With expected debt reduction over the next year, brokerages are bullish. Analysts at Edelweiss Securities expect the performance to be driven by domestic operations on the back of stable spreads, ramp-up at Bhushan Steel, and the possibility of an improvement in its profitability.
The company has reported domestic per tonne profitability at Rs 19,242, up 73.7 per cent year-on-year, or YoY (11.1 per cent sequentially), while analysts say, adjusted for one-offs, it is at Rs 18,100 levels (still up 65 per cent YoY). This is much higher, compared to peers such as JSW Steel’s Rs 12,389.

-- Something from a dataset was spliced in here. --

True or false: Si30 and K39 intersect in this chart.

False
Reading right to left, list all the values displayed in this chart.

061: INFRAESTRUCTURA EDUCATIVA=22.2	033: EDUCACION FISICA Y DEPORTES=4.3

The stock, however, has been under pressure in the past few months. Analysts at Prabhudas Lilladher attribute the current weakness to initiation of investigation in the proposed joint venture (JV) of Tata Steel Europe (TSE) with ThyssenKrupp, and uncertainty over acquisition of Bhushan Power and Steel.
The investigation initiated by European Commission is a routine exercise and, given the seriousness of both the partners, remedial action will be taken to address the concerns of authorities, say analysts. With regard to Bhushan Power & Steel acquisition, analysts observe Tata Steel may not go too aggressive since Usha Martin’s acquisition has fulfilled objectives of expansion in the long products basket.
Abhisar Jain at Centrum Broking says there are expectations about further inorganic acquisition efforts taking a backseat. The brokerages are of the view that strong domestic cash flows will pave the way for deleveraging.
The second quarter results have been well above consensus estimates, but the key positive is a clear indication on deleveraging ahead by $1 billion over the next 12 months.
Debt reduction is expected to be led by internal accruals and strategic initiatives. This does not factor in debt reduction, with the formation of the JV with ThyssenKrupp for the European business. Net debt has been flattish, sequentially, at $15 billion at the end of the September quarter.